Artifact: Observation Model
The observation model describes the monitoring infrastructure, its relationship with the agent and system architecture and the interaction between these elements.
Domains: Architecture
Relationships
Description
Main Description

In order to be able to monitor the system and the constraints that it has to adhere to, a specialised infrastructure has to be defined. This infrastructure is captured in the observation model. It ususally consists of monitors or observers that acquire data about the state of a specific agent, a group of agents, or parts of the system and check whether the specified constraints hold. Additionally, it contains controllers that react to the violation of these constraints in order to restore the constraint in question. This distinction is detailed in Observer/Controller Architecture and can be found in other kinds of operationalised feedback loops such as the MAPE cycle.

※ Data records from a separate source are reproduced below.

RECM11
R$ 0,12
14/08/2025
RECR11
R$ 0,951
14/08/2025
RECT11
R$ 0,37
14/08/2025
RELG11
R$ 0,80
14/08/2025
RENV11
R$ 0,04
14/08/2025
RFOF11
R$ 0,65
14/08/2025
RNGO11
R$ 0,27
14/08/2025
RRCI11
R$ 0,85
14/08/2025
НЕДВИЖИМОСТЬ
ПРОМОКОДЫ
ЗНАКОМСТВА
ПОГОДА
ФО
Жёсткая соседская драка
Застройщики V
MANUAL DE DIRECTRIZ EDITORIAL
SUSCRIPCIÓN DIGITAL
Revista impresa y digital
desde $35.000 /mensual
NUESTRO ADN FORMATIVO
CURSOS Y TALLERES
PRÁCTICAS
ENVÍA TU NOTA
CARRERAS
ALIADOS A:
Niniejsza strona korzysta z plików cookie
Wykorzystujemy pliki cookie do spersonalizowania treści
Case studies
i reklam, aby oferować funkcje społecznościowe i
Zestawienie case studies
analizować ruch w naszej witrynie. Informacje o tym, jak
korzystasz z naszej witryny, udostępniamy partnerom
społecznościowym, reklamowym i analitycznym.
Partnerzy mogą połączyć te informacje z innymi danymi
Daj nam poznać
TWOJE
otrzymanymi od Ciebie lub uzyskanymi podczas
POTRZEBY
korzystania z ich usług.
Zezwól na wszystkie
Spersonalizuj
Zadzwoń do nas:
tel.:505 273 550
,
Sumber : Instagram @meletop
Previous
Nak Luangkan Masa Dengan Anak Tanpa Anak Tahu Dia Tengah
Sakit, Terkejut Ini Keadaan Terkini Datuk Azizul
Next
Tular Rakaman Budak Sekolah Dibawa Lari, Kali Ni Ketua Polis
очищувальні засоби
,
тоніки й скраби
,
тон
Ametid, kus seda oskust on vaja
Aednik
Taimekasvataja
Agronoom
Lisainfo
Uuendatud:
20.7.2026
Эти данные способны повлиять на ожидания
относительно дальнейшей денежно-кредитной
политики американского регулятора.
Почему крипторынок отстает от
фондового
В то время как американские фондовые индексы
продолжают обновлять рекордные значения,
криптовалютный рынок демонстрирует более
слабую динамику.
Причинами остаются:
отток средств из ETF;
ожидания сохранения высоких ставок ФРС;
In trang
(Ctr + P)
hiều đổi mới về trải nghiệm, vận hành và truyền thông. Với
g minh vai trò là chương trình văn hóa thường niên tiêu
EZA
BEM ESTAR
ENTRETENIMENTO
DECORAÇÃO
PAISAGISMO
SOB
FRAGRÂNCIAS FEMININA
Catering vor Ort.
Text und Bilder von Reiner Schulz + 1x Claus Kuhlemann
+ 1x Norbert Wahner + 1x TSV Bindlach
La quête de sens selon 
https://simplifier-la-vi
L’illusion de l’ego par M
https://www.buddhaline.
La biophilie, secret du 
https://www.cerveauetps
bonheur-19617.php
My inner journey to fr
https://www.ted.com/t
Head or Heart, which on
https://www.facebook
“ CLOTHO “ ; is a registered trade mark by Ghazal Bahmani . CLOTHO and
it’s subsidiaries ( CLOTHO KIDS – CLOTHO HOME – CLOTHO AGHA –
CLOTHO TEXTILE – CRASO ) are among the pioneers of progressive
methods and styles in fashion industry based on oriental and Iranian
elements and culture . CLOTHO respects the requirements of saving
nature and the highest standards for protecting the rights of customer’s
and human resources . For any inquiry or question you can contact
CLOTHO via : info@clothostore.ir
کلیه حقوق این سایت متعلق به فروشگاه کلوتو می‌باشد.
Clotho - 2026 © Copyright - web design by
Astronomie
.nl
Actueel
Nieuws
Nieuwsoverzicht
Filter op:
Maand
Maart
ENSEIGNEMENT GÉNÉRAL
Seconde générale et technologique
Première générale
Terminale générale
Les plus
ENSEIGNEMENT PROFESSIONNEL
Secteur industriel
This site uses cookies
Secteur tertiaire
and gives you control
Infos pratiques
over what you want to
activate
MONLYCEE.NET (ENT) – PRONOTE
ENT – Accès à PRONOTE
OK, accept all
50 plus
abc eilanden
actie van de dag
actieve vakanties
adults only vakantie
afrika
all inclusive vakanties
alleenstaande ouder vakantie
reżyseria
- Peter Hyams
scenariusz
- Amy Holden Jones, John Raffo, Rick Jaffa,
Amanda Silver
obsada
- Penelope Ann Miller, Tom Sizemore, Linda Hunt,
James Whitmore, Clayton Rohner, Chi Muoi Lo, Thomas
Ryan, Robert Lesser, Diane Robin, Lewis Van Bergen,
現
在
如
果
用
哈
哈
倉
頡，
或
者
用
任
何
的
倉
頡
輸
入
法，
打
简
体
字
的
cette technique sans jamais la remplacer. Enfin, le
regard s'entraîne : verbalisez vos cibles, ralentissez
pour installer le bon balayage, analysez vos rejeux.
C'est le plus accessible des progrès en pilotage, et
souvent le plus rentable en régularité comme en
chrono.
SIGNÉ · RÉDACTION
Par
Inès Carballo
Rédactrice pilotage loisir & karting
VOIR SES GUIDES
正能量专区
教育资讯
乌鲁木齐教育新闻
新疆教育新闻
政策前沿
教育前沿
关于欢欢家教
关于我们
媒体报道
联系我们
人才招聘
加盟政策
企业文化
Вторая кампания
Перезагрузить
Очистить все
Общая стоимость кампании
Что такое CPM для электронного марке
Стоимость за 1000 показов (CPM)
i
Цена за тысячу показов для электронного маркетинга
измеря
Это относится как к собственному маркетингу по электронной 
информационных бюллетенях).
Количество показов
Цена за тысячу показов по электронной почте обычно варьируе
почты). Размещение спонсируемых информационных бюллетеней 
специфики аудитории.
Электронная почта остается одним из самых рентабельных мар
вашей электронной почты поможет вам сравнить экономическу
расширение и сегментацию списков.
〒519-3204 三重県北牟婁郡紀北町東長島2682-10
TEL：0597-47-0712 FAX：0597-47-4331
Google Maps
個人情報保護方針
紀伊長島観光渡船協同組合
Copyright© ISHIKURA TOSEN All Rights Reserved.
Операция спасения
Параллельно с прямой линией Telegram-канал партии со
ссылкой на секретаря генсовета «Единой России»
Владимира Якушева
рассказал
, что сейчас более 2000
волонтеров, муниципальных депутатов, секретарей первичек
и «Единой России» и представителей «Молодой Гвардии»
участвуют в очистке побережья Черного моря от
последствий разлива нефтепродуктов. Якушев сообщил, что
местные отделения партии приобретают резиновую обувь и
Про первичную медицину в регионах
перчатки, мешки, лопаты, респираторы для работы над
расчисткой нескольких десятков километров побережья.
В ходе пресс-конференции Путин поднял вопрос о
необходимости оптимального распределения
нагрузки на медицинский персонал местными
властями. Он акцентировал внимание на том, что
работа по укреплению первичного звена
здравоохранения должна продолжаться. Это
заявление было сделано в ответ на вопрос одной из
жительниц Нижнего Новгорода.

The observation model can be related to the agent architecture—in case the constraints can be observed on the agent level—or to the system architecture—in case the constraints need more global data to be observed. This corresponds to the different varieties of the Observer/Controller Architecture, in which the Observer and the Controller respectively can be located at different levels of the system. In many cases, several observer/controllers on different levels of the system are required to handle different constraints.

Apart from determining the level on which the monitoring infrastructure has to be located, the observation model also has to describe the interaction between the agents and the monitors, as well as the interaction between the monitors and the controllers that react to constraint violations.

Brief Outline

The observation model should contain at least two things:

  • A structural view of the observer, the controller, and their association to the agent or other parts of the system. This can be depicted in a UML Class Diagram.
  • A description of the interaction between the observer and the agents as well as the controllers, e.g., as a UML Sequence Diagram

The structural view can also contain specialised classes, such as models the observer creates from data gathered.

Key Considerations
The observation model contains a number of vital design choices. If all agents are implemented by the development team, it might be possible to integrate the monitoring infrastructure with the agents. If, however, a blackbox view of the agents is necessary, e.g., because the system is open and agents provided by many vendors interact with each other, it might only be possible to observe the agents externally, i.e., with data provided by them voluntarily. In such a case, the formation of models of the agents is necessary, as well as a process to update them continuously.